Von einer Katze in einer Seifenblase durch die Luft getragen werden. Ziemlich skurril, in der Ausstellung „Echt jetzt?“ im Mathematikum Gießen aber Realität. Zumindest so halb. Denn: Das Bild ist eine optische Täuschung. Der Perspektivwechsel zeigt: Blase und Podest sind aufgemalt. Eigentlich logisch. Der falsche Eindruck entsteht trotzdem.

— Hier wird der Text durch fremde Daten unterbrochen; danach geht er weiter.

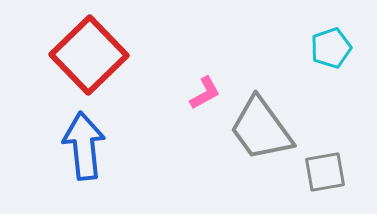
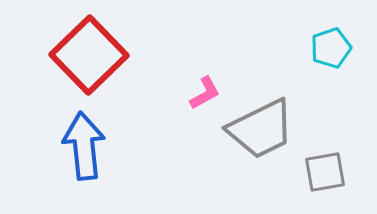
gray trapezoid: rotated 80 degrees counterclockwise
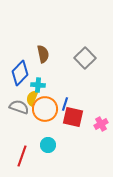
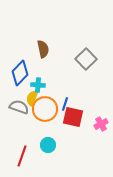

            Laila Samuel, Ausstellungskoordination: „Eigentlich ist es so, dass das Gehirn immer einen Blick in die Zukunft wirft. Das heißt, wir sehen etwas, es kommt etwas auf der Netzhaut an, dann im Gehirn. Und das Gehirn versucht aus den Informationen herauszufinden: ‚Was ist hier los‘. Und manchmal täuscht es sich einfach, verrechnet sich. Und das ist der Grund, weshalb wir Dinge dann manchmal anders sehen als Gedacht.“ 
Was gerade ist, wirkt schief und was nach links zeigt, zeigt nach rechts. Oder ist es andersrum? 26 verschiedene Experimente laden zum Ausprobieren und zum Sich-Selbst-Verwirren ein.  

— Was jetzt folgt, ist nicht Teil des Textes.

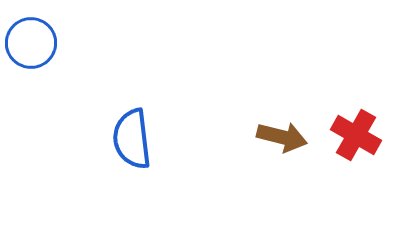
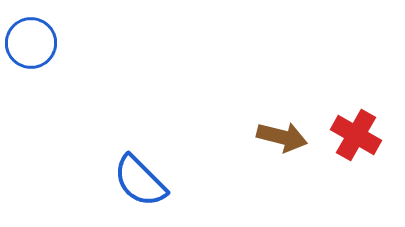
blue semicircle: moved 8 px right, 42 px down; rotated 38 degrees counterclockwise
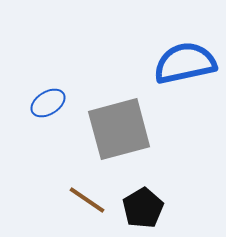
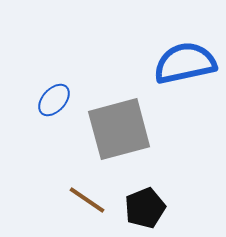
blue ellipse: moved 6 px right, 3 px up; rotated 16 degrees counterclockwise
black pentagon: moved 2 px right; rotated 9 degrees clockwise
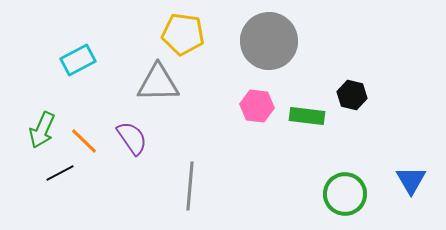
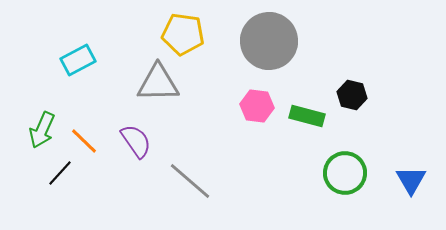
green rectangle: rotated 8 degrees clockwise
purple semicircle: moved 4 px right, 3 px down
black line: rotated 20 degrees counterclockwise
gray line: moved 5 px up; rotated 54 degrees counterclockwise
green circle: moved 21 px up
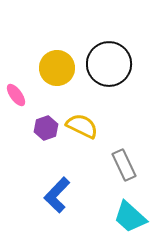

            Laila Samuel, Ausstellungskoordination: „Also wir sehen hier zwei Mal den schiefen Turm. Und wie man sehen kann, wirkt der rechte deutlich schiefer als der linke, obwohl es das identische Bild ist. Das verrückte ist, wenn ich die beiden miteinander tausche, also den linken nach rechts nehme und den rechten nach links, wirkt wieder der rechte deutlich schiefer.“
Optische Täuschungen können uns auf verschiedene Weise austricksen. Beim schiefen Turm setzt unser Gehirn einen falschen Fluchtpunkt. Beim Kopf auf dem Tisch funktioniert der Trick anders.

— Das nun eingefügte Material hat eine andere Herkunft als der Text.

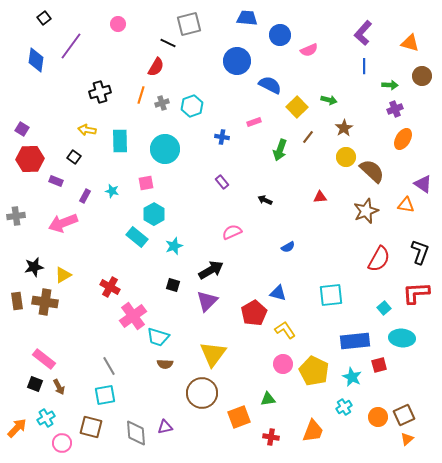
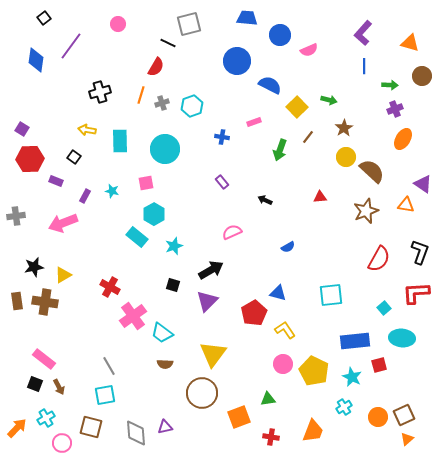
cyan trapezoid at (158, 337): moved 4 px right, 4 px up; rotated 20 degrees clockwise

            Laila Samuel, Ausstellungskoordination: „Sie sehen jetzt vermutlich von mir einen Kopf im Rettungsring, der auf magische Weise aus einem Tisch rauszukommen scheint. Das ist natürlich nur eine Täuschung. Das ist in Wirklichkeit kein Tisch, sondern eigentlich stecken da Spiegelungen dahinter, die so geschickt platziert sind, dass es so aussieht, als würde ich wirklich aus einem Tisch rauskommen.“ 
Spiegel-Täuschungen, 3D-Effekte, Bewegungs- und Farbillusionen: Die Tricks funktionieren unterschiedlich, aber die Wirkung bleibt gleich. Unser Gehirn verrechnet sich beim Blick in die Zukunft. Wer Lust bekommen hat, sich selbst auszutricksen, kann noch bis zum 13. September in Gießen vorbeischauen.